Note: Preston and I have been watching both TG35 and Subete ga F, but we’ve decided to swap reviewing duties of those two shows. So going forward I’m your TG35 reviewer, while Preston will be handling the SgF.
As Preston observed last week, this show is proving very swift and decisive with its character orientation arcs. Ootori was essentially one of the gang last week after a tense gestation, and by this episode’s end, Mari has also become an official member of the 35th.
It’s great when Mari notes how famously Saionji and Suginami get along, Takeru reveals that the two used to be as much at each others throats as Mari and Ootori, and he looks forward to the two settling down, which he’s sure they’ll do in time. Takeru dismisses any notion of abandoning Mari should he, say, find out one day she’s an evil murderer. Instead, he promises to help her.
Indeed, Ootori learns about Mari’s past and relays it to Takeru, but he goes into mock battle with her all the same, which is interrupted by the necromancer Haunted bursting out of one of their opposing players; a grim, demented entrance if ever there was one. He’s there for Mari, but Takeru won’t let him have her.

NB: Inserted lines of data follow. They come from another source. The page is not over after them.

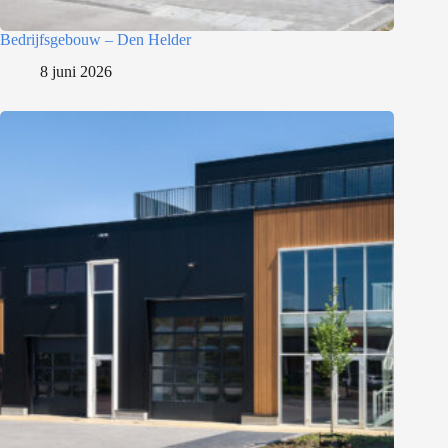
Bedrijfsgebouw – Den Helder
8 juni 2026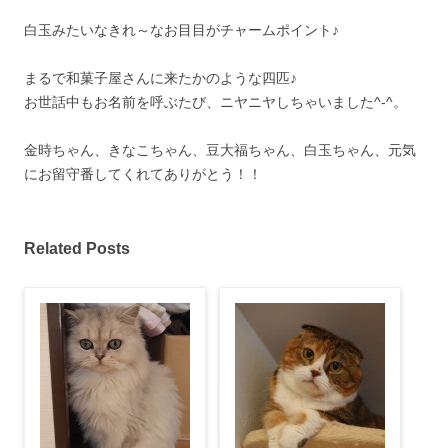
白玉みたいなきれ～なお目目がチャームポイント♪
まるで和菓子屋さんに来たかのような四匹♪
お世話中もお名前を呼ぶたび、ニヤニヤしちゃいました^-^。
金時ちゃん、きなこちゃん、豆大福ちゃん、白玉ちゃん、元気
にお留守番してくれてありがとう！！
Related Posts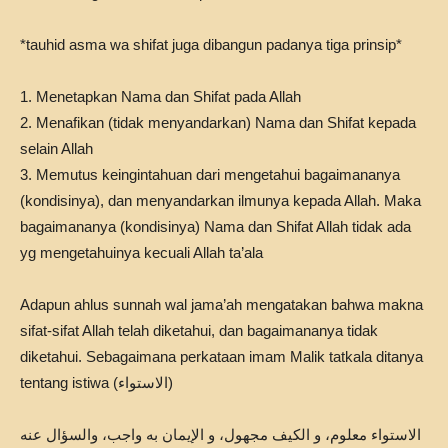
*tauhid asma wa shifat juga dibangun padanya tiga prinsip*
1. Menetapkan Nama dan Shifat pada Allah
2. Menafikan (tidak menyandarkan) Nama dan Shifat kepada
selain Allah
3. Memutus keingintahuan dari mengetahui bagaimananya
(kondisinya), dan menyandarkan ilmunya kepada Allah. Maka
bagaimananya (kondisinya) Nama dan Shifat Allah tidak ada
yg mengetahuinya kecuali Allah ta’ala
Adapun ahlus sunnah wal jama’ah mengatakan bahwa makna
sifat-sifat Allah telah diketahui, dan bagaimananya tidak
diketahui. Sebagaimana perkataan imam Malik tatkala ditanya
tentang istiwa (الاستواء)
الاستواء معلوم، و الكيف مجهول، و الإيمان به واجب، والسؤال عنه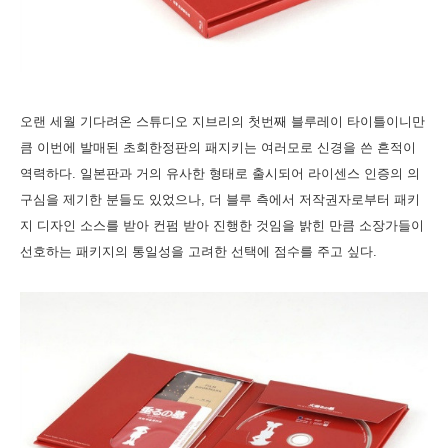
오랜 세월 기다려온 스튜디오 지브리의 첫번째 블루레이 타이틀이니만
큼 이번에 발매된 초회한정판의 패지키는 여러모로 신경을 쓴 흔적이
역력하다. 일본판과 거의 유사한 형태로 출시되어 라이센스 인증의 의
구심을 제기한 분들도 있었으나, 더 블루 측에서 저작권자로부터 패키
지 디자인 소스를 받아 컨펌 받아 진행한 것임을 밝힌 만큼 소장가들이
선호하는 패키지의 통일성을 고려한 선택에 점수를 주고 싶다.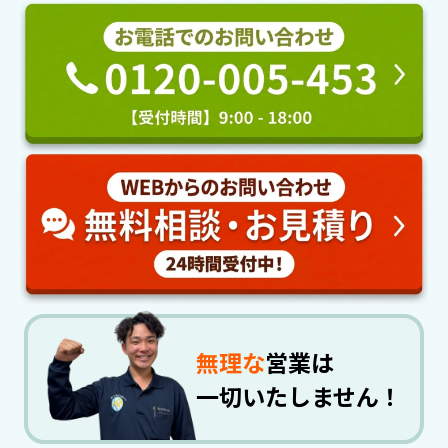
無理な
営業は
一切いたしません！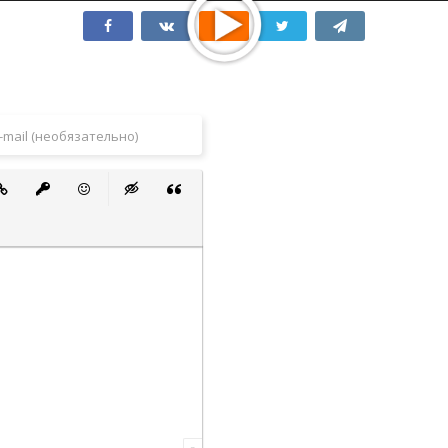
 список
ванный список
тавить ссылку
Вставить защищенную ссылку
Вставить смайлик
Вставка скрытого текста
Вставка цитаты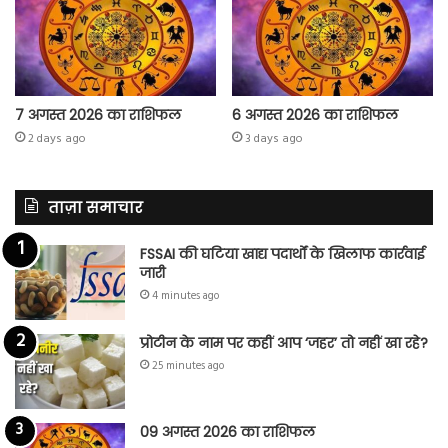
7 अगस्त 2026 का राशिफल
6 अगस्त 2026 का राशिफल
2 days ago
3 days ago
ताज़ा समाचार
FSSAI की घटिया खाद्य पदार्थों के खिलाफ कार्रवाई
जारी
4 minutes ago
प्रोटीन के नाम पर कहीं आप ‘जहर’ तो नहीं खा रहे?
25 minutes ago
09 अगस्त 2026 का राशिफल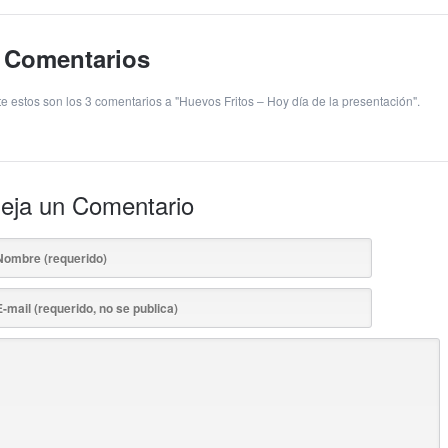
 Comentarios
te estos son los 3 comentarios a "Huevos Fritos – Hoy día de la presentación".
eja un Comentario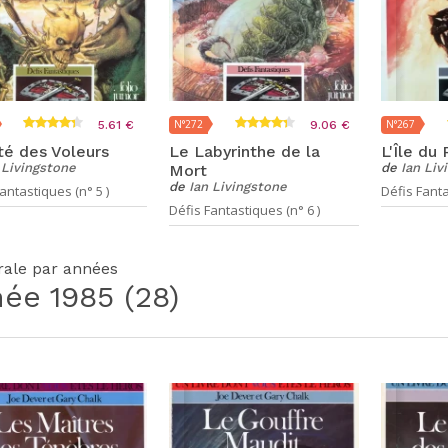
N°272
N°267
5.61 €
9.06 €
té des Voleurs
Le Labyrinthe de la
L'Île du
 Livingstone
de
Ian Liv
Mort
de
Ian Livingstone
antastiques (n° 5 )
Défis Fanta
Défis Fantastiques (n° 6 )
grale par années
née
1985
(28)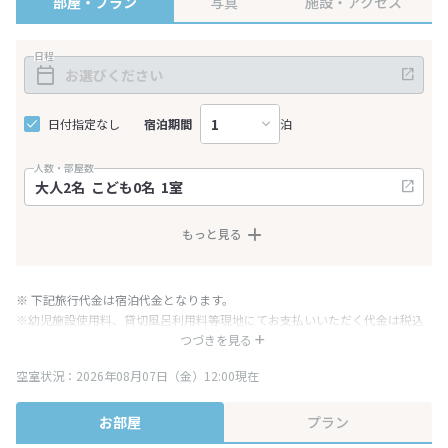
部屋・プラン
写真
施設・アクセス
日程
日付指定なし
宿泊期間
泊
人数・部屋数
もっと見る
※ 下記旅行代金は宿泊代金となります。
※幼児施設使用料、貸切風呂利用料等現地にてお支払いいただく代金は税込
み表記となりますが、消費税増税に伴い代金が一部変更となる場合がござい
つづきを見る
ます。
空室状況：2026年08月07日（金）12:00現在
※表示されている旅行代金・プラン内容は一定時間ごとに更新されます。最
終確認画面でご確認ください。
お部屋
プラン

Takeru is surprised to find Haunted has an armored suit and legendary sword able to pierce Lapis, and ends up bloodied very early in the fight. But as he fights, Ootori is having words with her adoptive father the director about the circumstances of the crime scene where Mari was arrested. The magic used to kill people wasn’t hers.
This means, witch or not, the director had Mari arrested on false charges. In exchange for overlooking such a crime, Mari makes a certain demand of the director that proves crucial in the battle with Haunted.
Now we know why Takeru had zero problem heading into battle with Mari, nor did he seem the slightest bit troubled by the news Ootori gave him: she’s innocent. When Haunted restores Mari’s memory, she remembers being surrounded by a lot of death—including that of her family at an orphanage—and blaming herself both for being such a valuable resource to Valhalla, and for not being able to save them.
With all her terrible memories back, Mari must feel like going with Haunted is what she deserves, and it’s what she’s prepared to do in order to stop others from dying because of her. But Takeru will have none of it. As he promised Ootori, if need be, he’ll carry half her burden, but he won’t leave her side or let Valhalla swallow her back up.
Haunted may be a swordsman, but he’s not a Kusaragi, and Takeru cycles through Lapis’ many weapon forms and effectively drives him back.
Haunted is a tough customer, however, and it’s everything Takeru can do to stay alive in their duel. Mari decides to cast a spell to help Takeru out, even if it means the collar around her neck detonating. But it doesn’t, because Ootori had the director shut it off just in time. Ootori then tells Mari to prove to her that magic can be used for things other than death and suffering. Now’s the chance to change my mind about you.
Naturally, both Mari and Ootori insist they’re not doing this for the other, but in truth, they’ve already warmed to each other and are working as one. Ootori saved Mari so Mari can save Takeru. Ootori provides cover fire so Mari can cast her spell. Suginami wakes Saionji up by riddling her with insults from when they were frenemies, and then Saionji covers Ootori with her sniper rifle.
Finally, rather than fire her magical attack at Haunted, she sends it to Takeru, and it’s absorbed by a grateful Lapis, whose pride has been impugned by Haunted’s “lost-type” Dainsleif’s trash talk. The attack is enough to push Haunted back and disperse his armor, and he retreats with a smile on his face, intrigued that he has a challenging new foe keeping him from Mari.
The magical barrier falls, Takeru passes out, goes to hospital, and wakes up with Lapis by his side eating apples (her low-key presence continues to be a nice contrast to the powerful personalities of the other girls). There’s one more “uh-oh” moment this week when Ootori tells Takeru of bad news, but it’s just bad news for her—Mari has officially enrolled at AntiMagic Academy—but it isn’t really such bad news for Ootori either.
In fact, it was Ootori who used her leverage against the director to negotiate Mari’s present status as comrade. I can understand her doing this to stay in Takeru’s good graces, so to speak, but it’s just as much about Ootori being a champion of justice, as well as having her mind about witches changed, if only a little, by Mari, when it mattered most.